Help with Geometry proofs, please.

[HSKLNG]

My dd is having some challenges with this. She says she gets it and when she has "prove" the statement it seems to me like she is just guessing.

 

Have you encounter a book or curr. that explains clearly and simply the why and when of the proofs.

 

She is using Classmates CD's, Life of Fred right now. One helps the other, but still...I even have couple more Geometry curr.

 

Does not matter how much or how many material I have as long as she really "get it".

 

Any ideas?

 

Thanks in advance.

[Maura in NY]

I'm assuming we're talking about 2-column proofs.

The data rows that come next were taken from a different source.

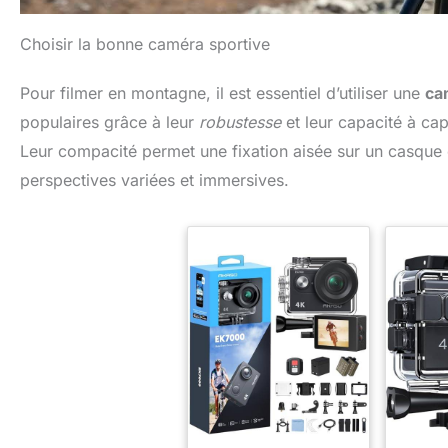
Choisir la bonne caméra sportive
Pour filmer en montagne, il est essentiel d’utiliser une
ca
populaires grâce à leur
robustesse
et leur capacité à ca
Leur compacité permet une fixation aisée sur un casque ou
perspectives variées et immersives.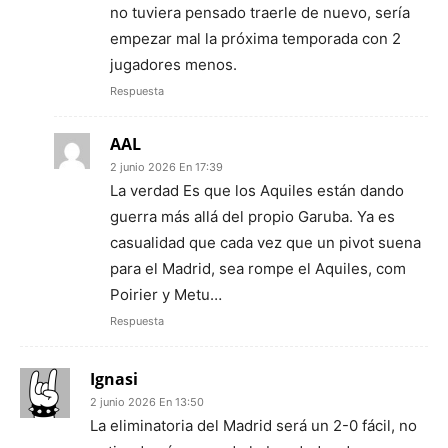
no tuviera pensado traerle de nuevo, sería
empezar mal la próxima temporada con 2
jugadores menos.
Respuesta
AAL
2 junio 2026 En 17:39
La verdad Es que los Aquiles están dando
guerra más allá del propio Garuba. Ya es
casualidad que cada vez que un pivot suena
para el Madrid, sea rompe el Aquiles, com
Poirier y Metu…
Respuesta
Ignasi
2 junio 2026 En 13:50
La eliminatoria del Madrid será un 2-0 fácil, no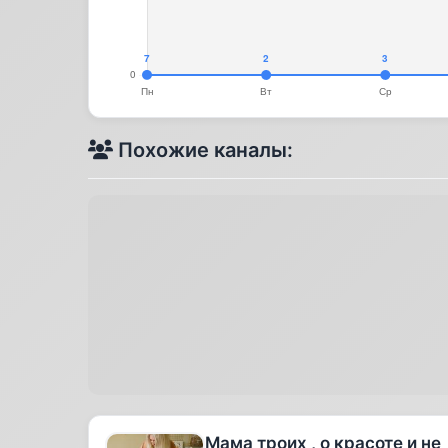
Похожие каналы:
Мама троих , о красоте и не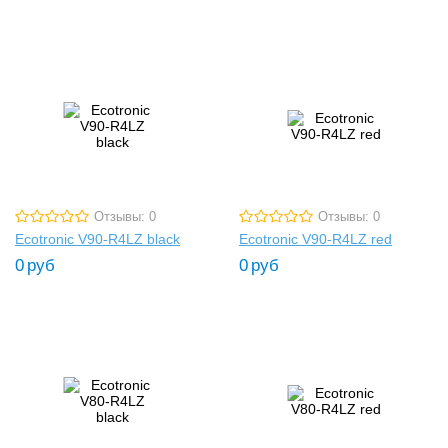
Отзывы: 0
Отзывы: 0
Ecotronic V90-R4LZ black
Ecotronic V90-R4LZ red
0
руб
0
руб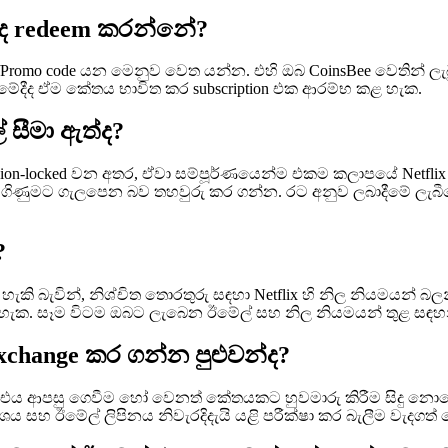
ද redeem කරන්නේ?
/Promo code යන මෙනුව වෙත යන්න. එහි ඔබ CoinsBee වෙතින් ලැබ
කිරීමේදීද ඒම කේතය භාවිත කර subscription එක ආරම්භ කළ හැක.
 සීමා ඇත්ද?
region-locked වන අතර, ඒවා සම්පූර්ණයෙන්ම එකම කලාපයේ Netfli
ගිණුමට ගැලපෙන බව තහවුරු කර ගන්න. රට අනුව ලබාදීමේ ලැබීමේ
?
හැකි බැවින්, නිශ්චිත තොරතුරු සඳහා Netflix හි නිල නියමයන් බල
හැක. සෑම විටම ඔබට ලැබෙන ඊමේල් සහ නිල නියමයන් තුළ සඳහන් Val
 exchange කර ගන්න පුළුවන්ද?
යයෙන් එය ආපසු ගෙවීම හෝ වෙනත් කේතයකට හුවමාරු කිරීම සිදු නො
ශය සහ ඊමේල් ලිපිනය නිවැරදිදැයි යළි පරීක්ෂා කර බැලීම වැදගත්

Is that correct?

 

Could you give an example of a problem and her guess?

 

There is sometimes "guessing" involved in proofs. Often there is more than one way to prove what is being asked, and sometimes I can't see the whole path until I get started. So I prove what I know, and that takes me a little farther down the path...and I can see something else I can prove...sometimes it's a dead end and I have to back up. So maybe your daughter does understand, but doesn't have the light-bulb moment of clarity to see all the way through to the end of the proof before she begins.

 

In order to see the path at all, first you have to understand the logic of hypothesis/conclusion and the idea that each statement needs a reason. You have to know all the definitions, axioms, postulates and theorems that have been covered by your text up until the proof you are being asked to provide. If your daughter can't pull these up to apply them, then it will be difficult for her to do proofs.

 

She could take a look at this site:

http://www.themathpage.com/aBookI/plane-geometry.htm

(It lists the proofs in paragraph form, which isn't quite as easy to see as 2-column proofs - Try this one:

http://www.regentsprep.org/rEGENTS/mathb/1c/WhatPrf.htm)

 

Maura

[Claire in NM]

It might help if you had your daughter explain the proof to you. If she is getting it, then she should be able to express her proof orally. If she is having problems with proofs, here are some suggestions.

 

First of all, as you are working through the material, it is always good to have an index of the definitions, postulates, theorems, etc. when working on proofs. The repetition of having to look up the definitions, postulates, theorems, etc. helps in memorizing them.

 

When we approach a proof, we usually start with the given statement and determine how this information might lead us to the prove statement. Sometimes it works, sometimes it doesn't.

 

And sometimes it helps to work backwards. For example, I look at what I have to prove and ask, "What conditions have to be true to end up with the prove statement?" If two triangles are congruent, I ask myself which theorem can get me to the prove statement. Is it ASA, SAS, HL, ...? As I go through each, I look for congruences of sides and angles. Do not work the proof backwards, since wrong statements can be made. However, you can work backwards just enough to give you a hint as to how the proof will progress.

 

 

As for geometry, I would have to say Teaching Textbooks Geometry. They might have a couple of demos on proofs. The lecture CDs are a big help. On the other hand, there are some who feel that this course is not rigorous enough. This would imply that the level of comprehension of this material must be good.

 

Personally, for deductive geometry, I know that this curriculum is a good one.

 

Wishing you the best in your endeavor of proofs,

 

Claire in NM

[covenant.christian]

Teaching Textbooks. Great stuff there!